Coincidiendo con el mercado de traspasos de la Liga, se ha abierto también la lonja para la formación del gobierno central y algunos de los autonómicos. Es una interesante subasta en la que se truecan „o se pretenden trocar„ cargos por votos bajo el alto objetivo de garantizar la gobernación del país. Otra cosa es que dé la impresión, tal vez errónea, de que el quid de las negociaciones consiste en pillar cacho en un ministerio, una consejería o lo que pueda caer en el reparto. Todo sea por el cargo.

Aquí no se negocian programas ni principios, que pueden ser mudados al gusto del consumidor. De lo que se trata es de fijar la recompensa a cambio del apoyo al partido que aspira a ejercer el mando.

Estas cosas ocurrían ya en tiempos del fenecido bipartidismo: solo que se notaban menos. Lo habitual entonces era que las victorias electorales llegasen por mayoría absoluta o suficiente, de tal modo que las peleas por el reparto del botín se limitaban al partido ganador. Y, aun así, no resultaban infrecuentes las crisis internas, dado que el número de aspirantes suele exceder, por lo general, al de cargos disponibles.

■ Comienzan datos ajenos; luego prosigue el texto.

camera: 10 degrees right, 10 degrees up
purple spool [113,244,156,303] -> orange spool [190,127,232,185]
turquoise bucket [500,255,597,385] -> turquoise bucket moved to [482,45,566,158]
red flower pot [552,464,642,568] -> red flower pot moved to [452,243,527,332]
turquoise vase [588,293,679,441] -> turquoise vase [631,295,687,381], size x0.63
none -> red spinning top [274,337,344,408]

La irrupción de los partidos de la nueva vieja política, sumada a la de los nostálgicos del Cid Campeador, ha complicado extraordinariamente la práctica de ese habitual prorrateo de puestos de mando. Ahora hay tres derechas y al menos dos izquierdas de peso en las instituciones, que, a falta de mayoría clara, han de acudir a las artes del regateo propias de los tratantes de feria.

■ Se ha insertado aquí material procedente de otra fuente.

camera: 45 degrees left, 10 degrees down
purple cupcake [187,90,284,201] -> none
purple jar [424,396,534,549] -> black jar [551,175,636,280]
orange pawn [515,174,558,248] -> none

Ninguno de sus líderes „o managers„ disimula el carácter mercantil de la transacción. "Nuestro apoyo no saldrá gratis", dicen con soltura los patriotas de Vox cada vez que sus dos teóricos compañeros de cama „el PP y Ciudadanos„ intentan que el embarazoso ménage à trois no lo parezca. Por la banda de enfrente, su contraparte de Podemos insiste también, erre que erre, en que Pedro Sánchez les haga la gracia de algún o algunos ministerios en un gobierno de concentración a cambio de investirlo como presidente. De balde, o a cambio de ideas en un programa, aquí no se da ni la hora. La regeneración de la política que tantos millones de votos dio a los partidos emergentes „y ahora declinantes„ era, al parecer, esto. Acabar con las prácticas caciquiles del régimen del 78 mediante una sutil táctica de imitación de los viejos procedimientos del PP y del PSOE, tan ferozmente denunciados en su día por quienes han descubierto en un santiamén el discreto encanto de los sillones del Congreso.

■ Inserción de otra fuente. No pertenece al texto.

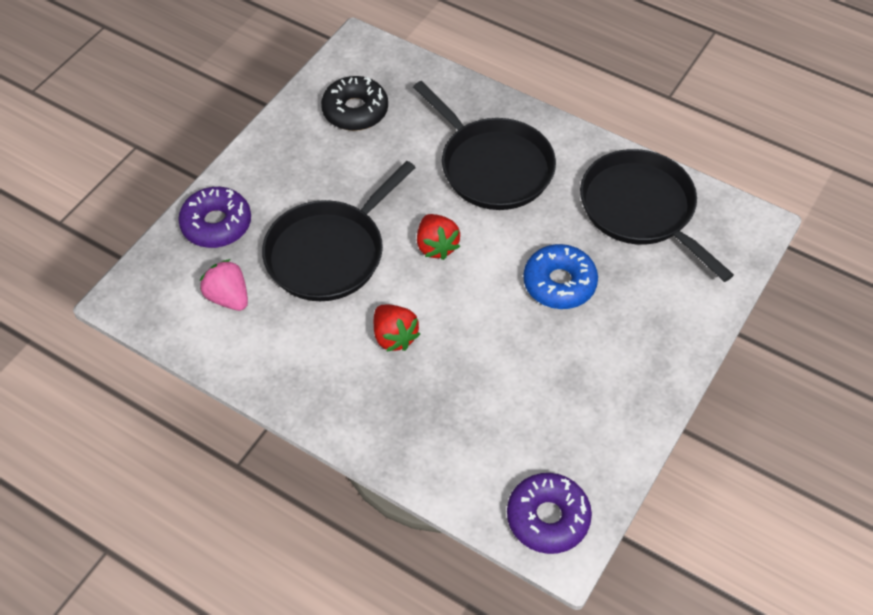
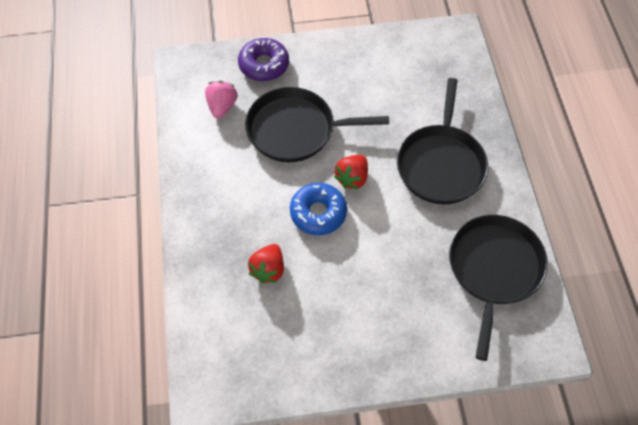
camera: 50 degrees right, 5 degrees up
black donut [321,76,388,131] -> none
red strawberry [374,305,420,352] -> red strawberry moved to [248,244,284,283]
purple donut [507,473,592,554] -> none
blue donut [523,244,598,309] -> blue donut moved to [290,183,347,235]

Viejos y nuevos políticos parecen empeñados en abonar la idea algo reaccionaria de que todos ellos son iguales. Todos, desde luego, dicen comparecer a las elecciones para arreglar el país; aunque lo primero que hagan tras ser elegidos es arreglarse el sueldo y entablar peleas a muerte por los cargos.

Extraña manía esa de querer asumir responsabilidades de mando. Un cargo lleva aparejadas cargas, como su nombre indica; y, poco o mucho, obliga a hacer algo a quien sea llamado a ejercerlo. Es también un concepto de imposible feminización, como prueba el dato de que a nadie se le haya ocurrido dirigirse a su staff directivo con la expresión: "queridos altos cargos y altas cargas".

Dulce es la carga del poder, decía Maquiavelo (y si no lo dijo, seguro que lo pensó). No digamos ya la carga del cargo con derecho a coche y ayudantes.